Watergate editor explains how Reagan taught Trump to manipulate media coverage
President Ronald Reagan (AFP Photo/Mike Sargent)

President Donald Trump generates tremendous media coverage, which is exactly what he's always wanted, but the Watergate editor says it doesn't have to be that way. In fact, things didn't used to be that way.


Barry Sussman, who guided Bob Woodward and Carl Bernstein to a Pulitzer Prize in 1973 as the Washington Post's city editor, explained the media allows Trump and his surrogates to set the agenda with false and disingenuous arguments in an interview with The New Republic.

"They follow him wherever he goes," Sussman said. "He leads the press around by the nose. That was even true on the Russia investigation. How many weeks did we go, months, where there were front-page stories questioning whether Trump would even testify? Imbeciles like Giuliani were getting press attention as though they had something to say, when all they were doing was trying to stretch things out and humiliate the press. That’s my main difficulty, not only with the Russia investigation but with everything else."

The veteran newsman said that sort of wall-to-wall coverage of presidents is historically unusual.

"The press didn’t even cover the presidents every single day until Reagan," Sussman said. "You may remember this. It was Reagan’s sharp advisers who decided to make him the center of attention and pretty much get stories day by day, every day. Before then, there was not even daily coverage of presidents. I think that we might keep that in mind as Trump is covered."

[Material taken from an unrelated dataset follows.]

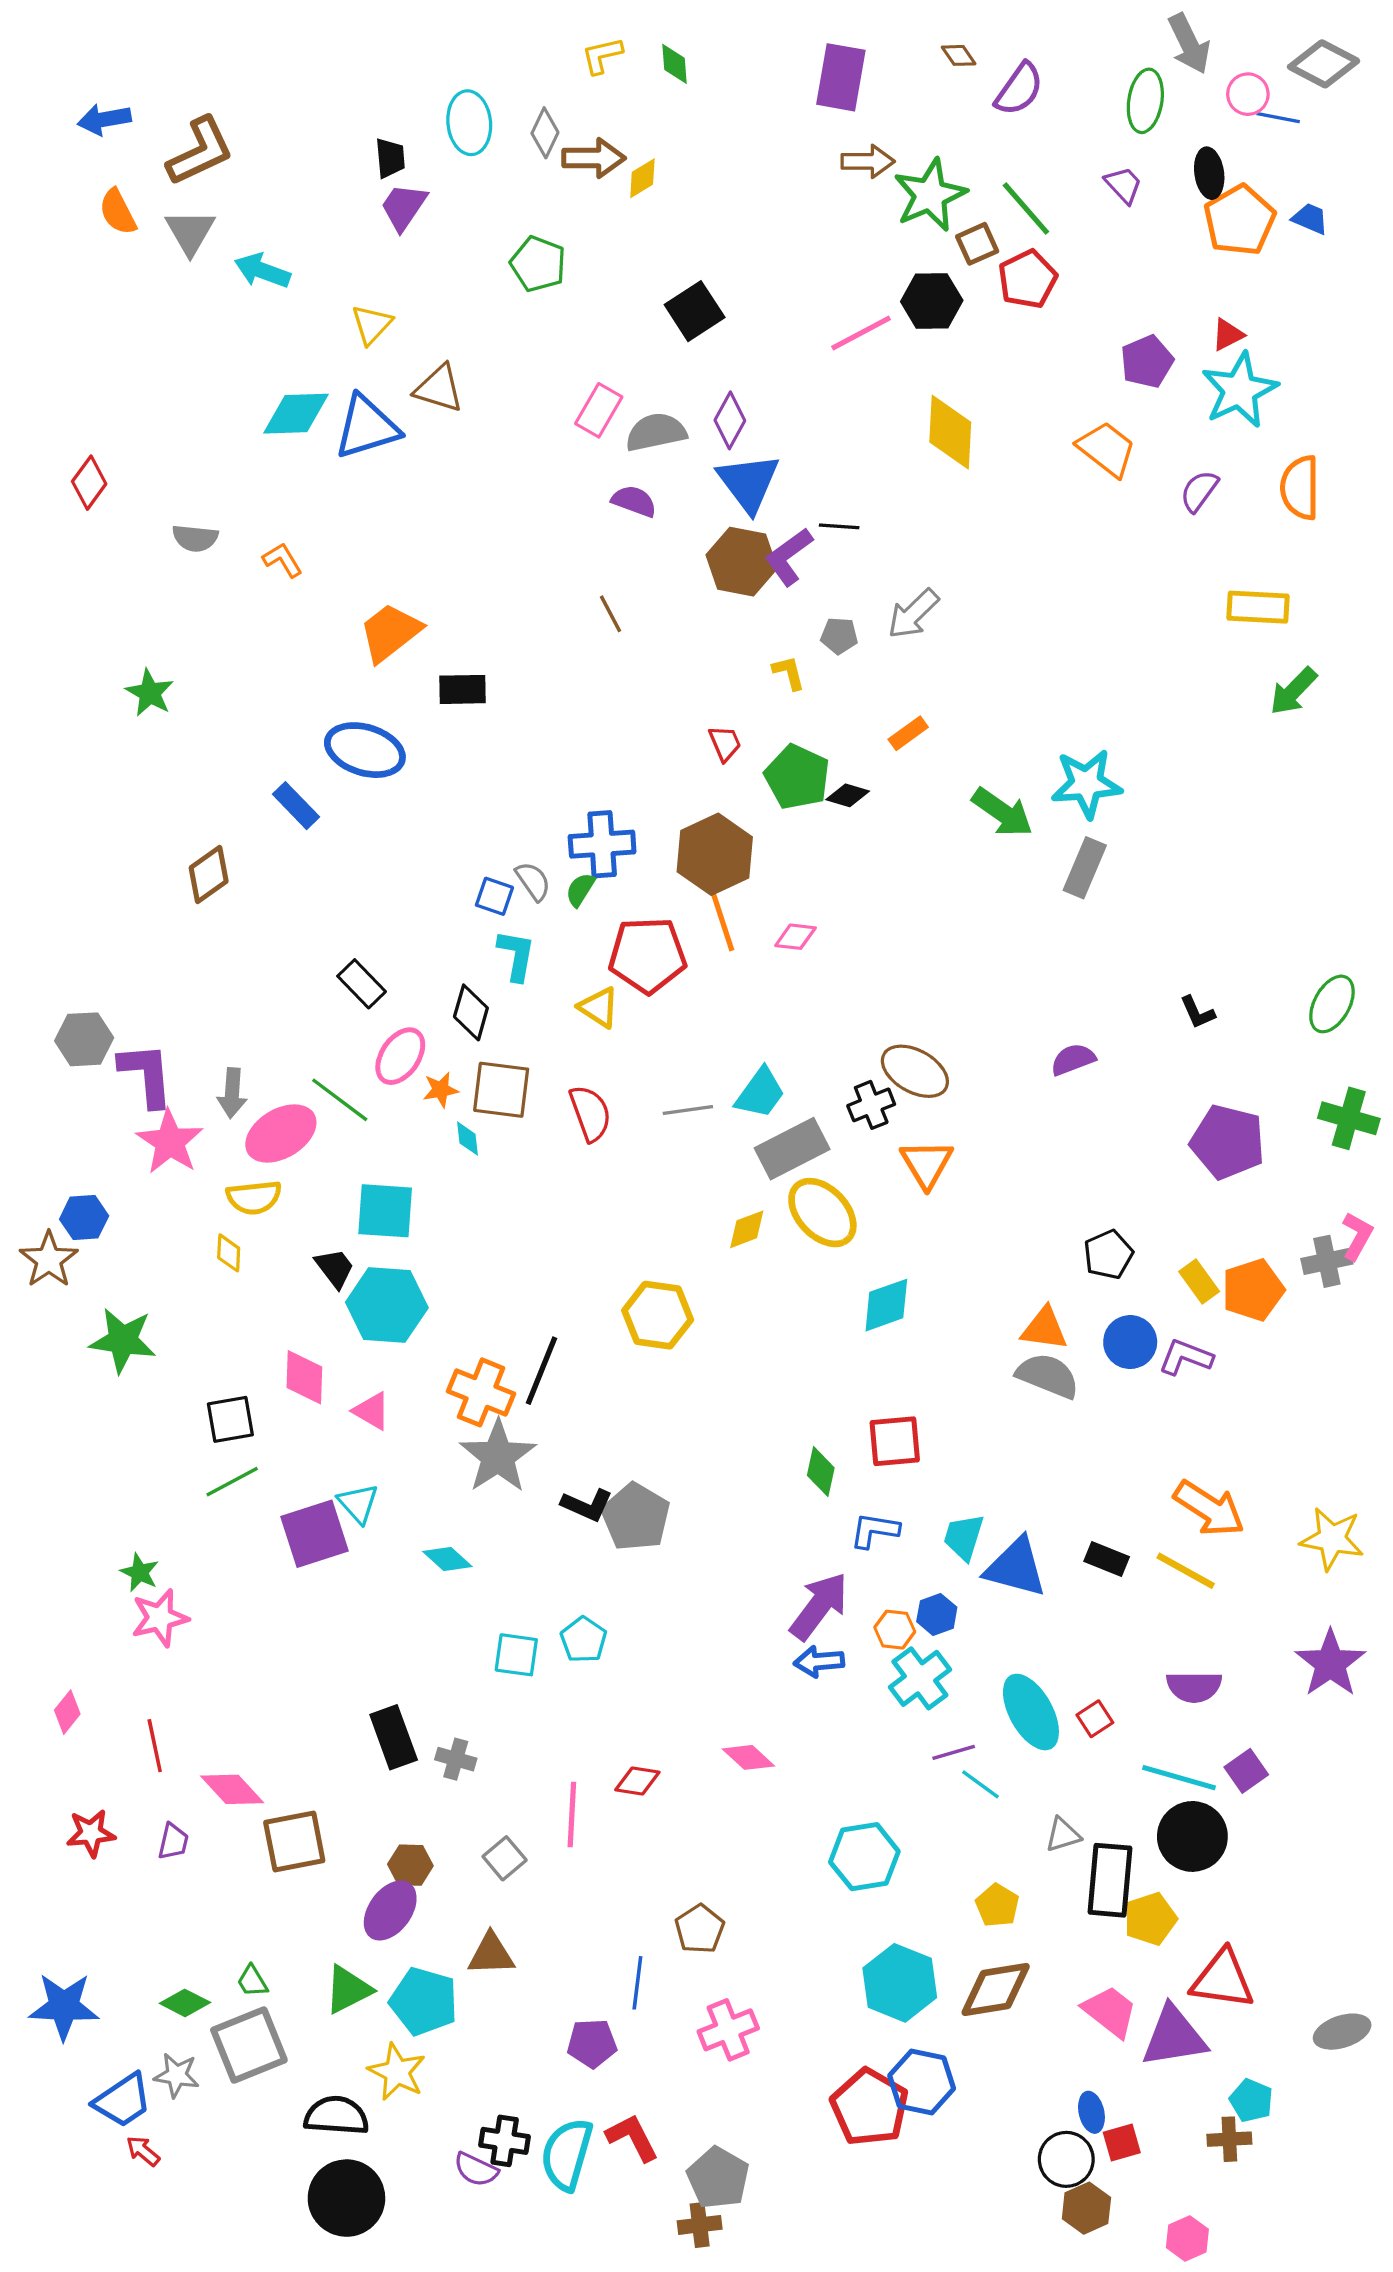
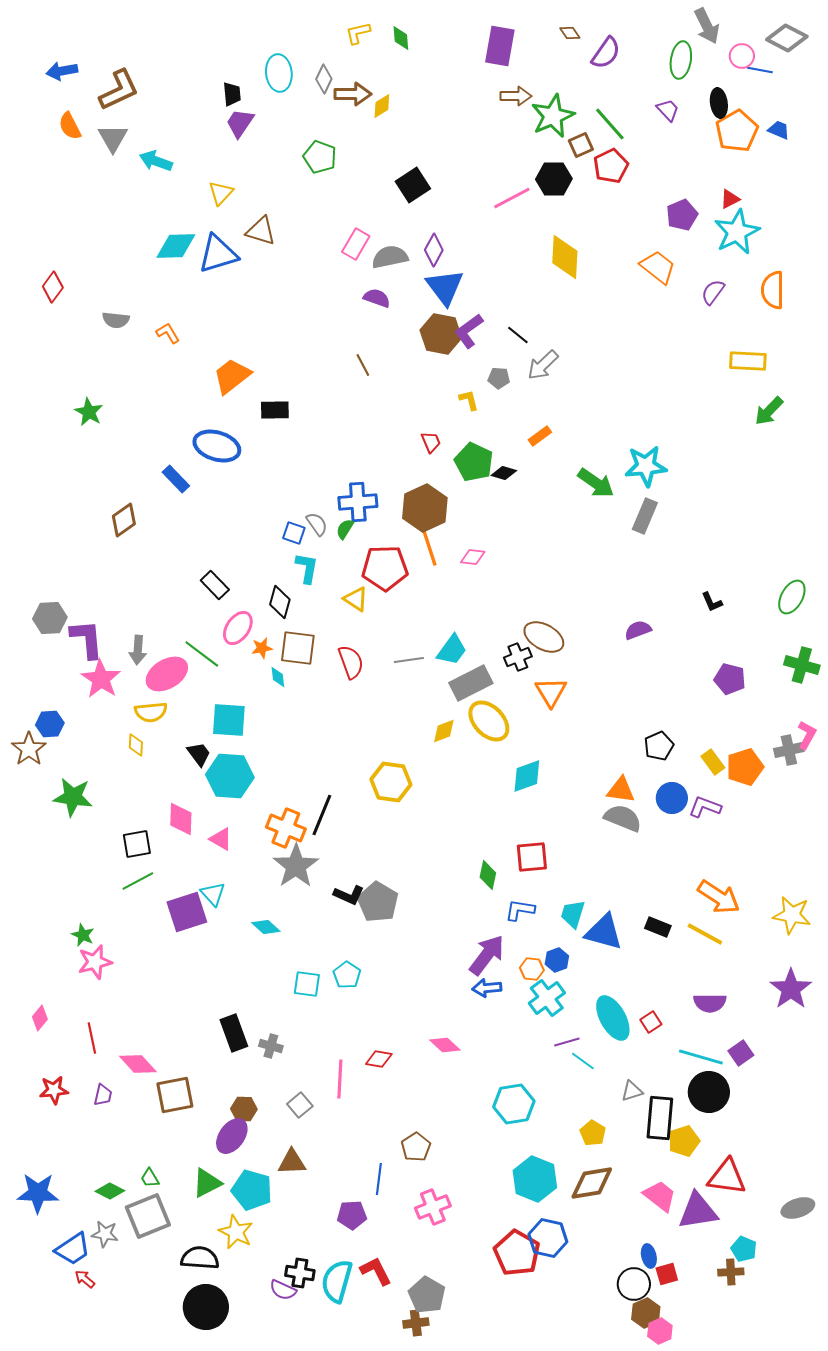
black line: (839, 526) -> (518, 335), moved, turned 35
purple pentagon: (1228, 1142) -> (730, 679), size x0.7
pink hexagon: (1187, 2238) -> (660, 1331), moved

Sussman explained how press coverage in the Trump era could be better, and focus on more important issues than his daily scandals and distractions.

"The way Trump is covered now is that he is covered first," he said. "If there’s any room for anything, or anybody else, or anything else, it will follow, if there’s room. I think that we have such a great list of real problems that need to be dealt with, that are newsworthy and important, starting of course with climate change, but the list is a very, very strong list. Even some Trump issues make the list, like immigration."

"My solution to this is that the press, especially the elite press that already has beats on all the important subjects, it should pay attention to what’s going on," Sussman added. "It should write about them as needed, and when there’s room left over, they give us Trump. Turn things around on their face."

Pulling back on Trump coverage would highlight the other important reporting that's already going on, he said.

"If there were less coverage, could Trump set the agenda to a lesser degree?" Sussman said. "If he were not allowed to set the agenda, the investigative coverage would stand out more, because there would be less of the foolish coverage, the unnecessary, foolish coverage."